▶ Work instruction
Only lines holding "Profile" are wanted; copy each of them from the records below.

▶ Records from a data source
Content starts

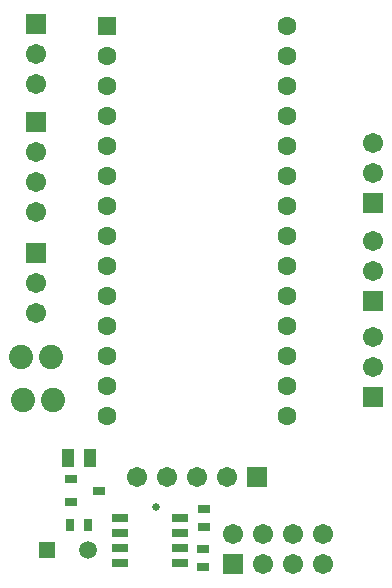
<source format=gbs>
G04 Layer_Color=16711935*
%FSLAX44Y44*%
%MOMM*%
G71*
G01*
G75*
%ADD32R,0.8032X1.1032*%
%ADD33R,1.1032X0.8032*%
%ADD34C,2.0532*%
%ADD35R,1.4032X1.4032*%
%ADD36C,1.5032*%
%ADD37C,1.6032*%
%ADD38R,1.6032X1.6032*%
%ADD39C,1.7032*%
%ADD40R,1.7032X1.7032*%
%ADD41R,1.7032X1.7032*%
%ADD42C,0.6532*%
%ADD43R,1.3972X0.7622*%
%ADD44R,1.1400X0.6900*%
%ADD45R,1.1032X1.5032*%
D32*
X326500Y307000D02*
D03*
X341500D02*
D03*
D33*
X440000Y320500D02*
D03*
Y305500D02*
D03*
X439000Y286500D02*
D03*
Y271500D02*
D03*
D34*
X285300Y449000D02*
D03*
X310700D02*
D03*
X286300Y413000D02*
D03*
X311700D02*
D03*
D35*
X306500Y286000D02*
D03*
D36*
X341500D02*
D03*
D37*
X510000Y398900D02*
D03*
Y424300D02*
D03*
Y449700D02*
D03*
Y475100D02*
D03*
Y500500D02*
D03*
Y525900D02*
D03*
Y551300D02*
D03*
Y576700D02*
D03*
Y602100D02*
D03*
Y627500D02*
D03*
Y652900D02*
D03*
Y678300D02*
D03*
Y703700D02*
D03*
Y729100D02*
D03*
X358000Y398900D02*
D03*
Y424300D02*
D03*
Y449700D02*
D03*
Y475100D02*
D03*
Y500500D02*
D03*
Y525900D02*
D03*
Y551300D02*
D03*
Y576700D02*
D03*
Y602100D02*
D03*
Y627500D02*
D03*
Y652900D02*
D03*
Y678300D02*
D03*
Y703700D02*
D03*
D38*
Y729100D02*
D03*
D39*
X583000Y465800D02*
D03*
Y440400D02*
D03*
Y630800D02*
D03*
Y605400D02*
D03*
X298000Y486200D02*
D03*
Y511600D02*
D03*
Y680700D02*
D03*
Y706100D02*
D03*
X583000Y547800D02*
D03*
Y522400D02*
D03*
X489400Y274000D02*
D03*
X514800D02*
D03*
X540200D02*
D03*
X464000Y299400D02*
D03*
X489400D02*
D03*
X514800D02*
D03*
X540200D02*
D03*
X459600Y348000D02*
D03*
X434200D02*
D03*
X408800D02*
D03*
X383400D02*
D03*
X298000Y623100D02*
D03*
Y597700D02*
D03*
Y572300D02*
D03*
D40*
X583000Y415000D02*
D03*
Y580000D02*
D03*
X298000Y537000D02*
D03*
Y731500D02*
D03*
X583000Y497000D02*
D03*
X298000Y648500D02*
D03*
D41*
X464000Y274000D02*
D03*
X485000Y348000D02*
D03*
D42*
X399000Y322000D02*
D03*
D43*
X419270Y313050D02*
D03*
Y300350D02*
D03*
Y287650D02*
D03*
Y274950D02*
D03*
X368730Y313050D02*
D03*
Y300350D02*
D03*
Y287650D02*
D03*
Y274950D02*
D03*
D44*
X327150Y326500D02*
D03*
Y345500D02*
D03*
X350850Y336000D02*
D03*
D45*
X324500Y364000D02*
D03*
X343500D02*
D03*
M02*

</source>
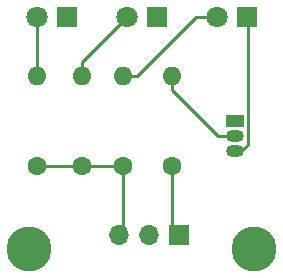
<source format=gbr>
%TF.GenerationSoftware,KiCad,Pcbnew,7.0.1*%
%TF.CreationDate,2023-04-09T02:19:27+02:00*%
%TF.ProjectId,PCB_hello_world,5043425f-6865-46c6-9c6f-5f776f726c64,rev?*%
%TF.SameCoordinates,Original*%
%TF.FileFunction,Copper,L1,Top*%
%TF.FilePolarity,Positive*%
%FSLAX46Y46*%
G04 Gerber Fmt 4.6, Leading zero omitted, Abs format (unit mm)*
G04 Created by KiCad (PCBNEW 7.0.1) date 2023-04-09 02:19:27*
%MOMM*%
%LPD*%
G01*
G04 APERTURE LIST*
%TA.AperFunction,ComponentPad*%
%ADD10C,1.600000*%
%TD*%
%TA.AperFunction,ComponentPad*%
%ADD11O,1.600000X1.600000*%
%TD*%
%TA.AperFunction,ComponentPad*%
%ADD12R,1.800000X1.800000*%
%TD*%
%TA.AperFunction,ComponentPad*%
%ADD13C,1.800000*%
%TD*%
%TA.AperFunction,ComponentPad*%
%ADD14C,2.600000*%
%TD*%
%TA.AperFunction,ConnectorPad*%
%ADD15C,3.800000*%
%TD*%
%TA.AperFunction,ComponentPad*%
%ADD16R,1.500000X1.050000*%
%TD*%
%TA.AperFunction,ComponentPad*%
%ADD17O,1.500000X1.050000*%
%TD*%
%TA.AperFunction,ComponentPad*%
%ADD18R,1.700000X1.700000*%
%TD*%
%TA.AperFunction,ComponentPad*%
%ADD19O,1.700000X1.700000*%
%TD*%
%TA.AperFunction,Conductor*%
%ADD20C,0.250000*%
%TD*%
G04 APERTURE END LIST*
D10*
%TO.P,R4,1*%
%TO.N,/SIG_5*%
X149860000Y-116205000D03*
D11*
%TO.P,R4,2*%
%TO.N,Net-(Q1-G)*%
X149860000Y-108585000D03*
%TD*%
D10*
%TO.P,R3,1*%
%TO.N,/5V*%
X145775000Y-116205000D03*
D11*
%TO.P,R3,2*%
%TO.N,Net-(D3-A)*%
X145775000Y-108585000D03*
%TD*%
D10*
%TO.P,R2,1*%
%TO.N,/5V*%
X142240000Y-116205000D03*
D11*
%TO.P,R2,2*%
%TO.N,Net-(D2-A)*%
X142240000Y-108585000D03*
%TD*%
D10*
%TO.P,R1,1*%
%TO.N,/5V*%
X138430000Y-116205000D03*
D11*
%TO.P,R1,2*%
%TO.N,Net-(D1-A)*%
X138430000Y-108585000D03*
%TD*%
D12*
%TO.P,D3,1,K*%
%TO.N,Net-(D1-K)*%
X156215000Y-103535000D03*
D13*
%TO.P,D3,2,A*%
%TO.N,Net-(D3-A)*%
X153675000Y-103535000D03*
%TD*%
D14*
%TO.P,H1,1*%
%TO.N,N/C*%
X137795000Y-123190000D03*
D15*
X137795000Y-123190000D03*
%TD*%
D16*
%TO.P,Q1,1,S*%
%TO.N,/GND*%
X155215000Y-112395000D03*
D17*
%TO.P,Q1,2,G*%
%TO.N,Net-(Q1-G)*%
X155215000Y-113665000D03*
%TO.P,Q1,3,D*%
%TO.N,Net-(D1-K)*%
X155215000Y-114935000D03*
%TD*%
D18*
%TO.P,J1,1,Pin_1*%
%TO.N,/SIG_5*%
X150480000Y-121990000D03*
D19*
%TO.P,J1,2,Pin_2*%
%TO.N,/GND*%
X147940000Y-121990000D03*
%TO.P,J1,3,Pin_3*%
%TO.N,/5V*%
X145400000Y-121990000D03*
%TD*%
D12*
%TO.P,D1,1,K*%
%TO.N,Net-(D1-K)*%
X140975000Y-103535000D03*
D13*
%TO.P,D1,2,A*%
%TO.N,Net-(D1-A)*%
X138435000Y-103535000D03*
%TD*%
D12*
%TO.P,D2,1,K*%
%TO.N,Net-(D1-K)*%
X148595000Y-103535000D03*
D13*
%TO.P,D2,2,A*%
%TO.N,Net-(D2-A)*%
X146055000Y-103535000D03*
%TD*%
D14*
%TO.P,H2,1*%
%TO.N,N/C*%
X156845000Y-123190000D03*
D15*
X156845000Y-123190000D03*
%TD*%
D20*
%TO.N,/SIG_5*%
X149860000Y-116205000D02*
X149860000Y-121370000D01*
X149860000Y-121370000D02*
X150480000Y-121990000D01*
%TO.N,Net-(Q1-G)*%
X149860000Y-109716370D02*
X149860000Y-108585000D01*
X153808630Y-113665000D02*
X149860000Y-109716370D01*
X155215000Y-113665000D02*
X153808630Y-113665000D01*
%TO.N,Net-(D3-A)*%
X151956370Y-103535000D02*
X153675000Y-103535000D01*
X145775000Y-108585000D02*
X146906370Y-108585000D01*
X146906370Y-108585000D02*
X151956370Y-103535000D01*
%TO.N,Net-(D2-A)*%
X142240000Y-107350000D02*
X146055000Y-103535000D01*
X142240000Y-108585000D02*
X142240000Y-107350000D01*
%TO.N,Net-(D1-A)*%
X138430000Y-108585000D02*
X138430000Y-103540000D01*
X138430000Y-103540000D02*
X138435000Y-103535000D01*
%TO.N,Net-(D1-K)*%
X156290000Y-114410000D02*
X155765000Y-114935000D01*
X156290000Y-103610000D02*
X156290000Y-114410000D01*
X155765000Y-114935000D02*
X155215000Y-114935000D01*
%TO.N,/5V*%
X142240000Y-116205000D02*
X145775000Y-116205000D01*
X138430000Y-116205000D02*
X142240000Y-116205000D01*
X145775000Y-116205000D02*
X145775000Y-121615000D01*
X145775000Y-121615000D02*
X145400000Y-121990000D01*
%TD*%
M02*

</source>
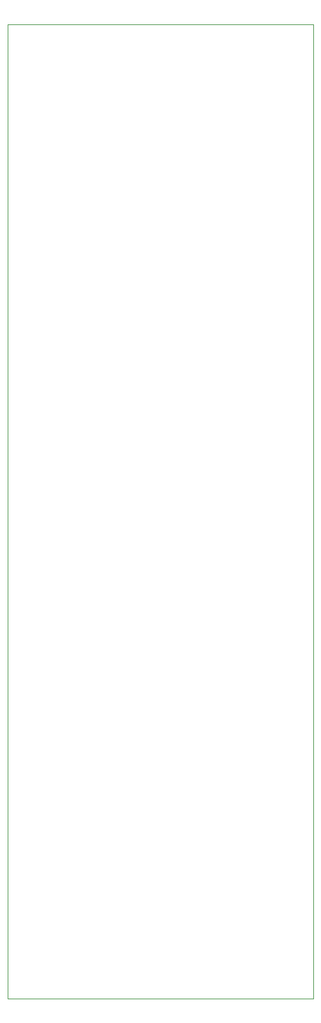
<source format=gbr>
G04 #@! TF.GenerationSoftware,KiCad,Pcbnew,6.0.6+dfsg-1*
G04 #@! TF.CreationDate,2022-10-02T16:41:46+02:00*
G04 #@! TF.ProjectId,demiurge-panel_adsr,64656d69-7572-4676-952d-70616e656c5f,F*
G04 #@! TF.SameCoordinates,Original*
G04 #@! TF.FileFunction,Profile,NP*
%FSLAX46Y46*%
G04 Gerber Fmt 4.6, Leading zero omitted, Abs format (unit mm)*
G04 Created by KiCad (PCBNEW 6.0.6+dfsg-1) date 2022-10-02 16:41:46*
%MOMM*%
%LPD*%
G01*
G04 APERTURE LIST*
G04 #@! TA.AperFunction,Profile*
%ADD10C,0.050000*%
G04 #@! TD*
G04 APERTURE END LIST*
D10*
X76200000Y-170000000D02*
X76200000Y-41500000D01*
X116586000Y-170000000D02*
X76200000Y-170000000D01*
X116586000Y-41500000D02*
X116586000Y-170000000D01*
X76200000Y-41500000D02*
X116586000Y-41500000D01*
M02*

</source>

Content ends

▶ Result for this exercise
G04 #@! TF.FileFunction,Profile,NP*
G04 #@! TA.AperFunction,Profile*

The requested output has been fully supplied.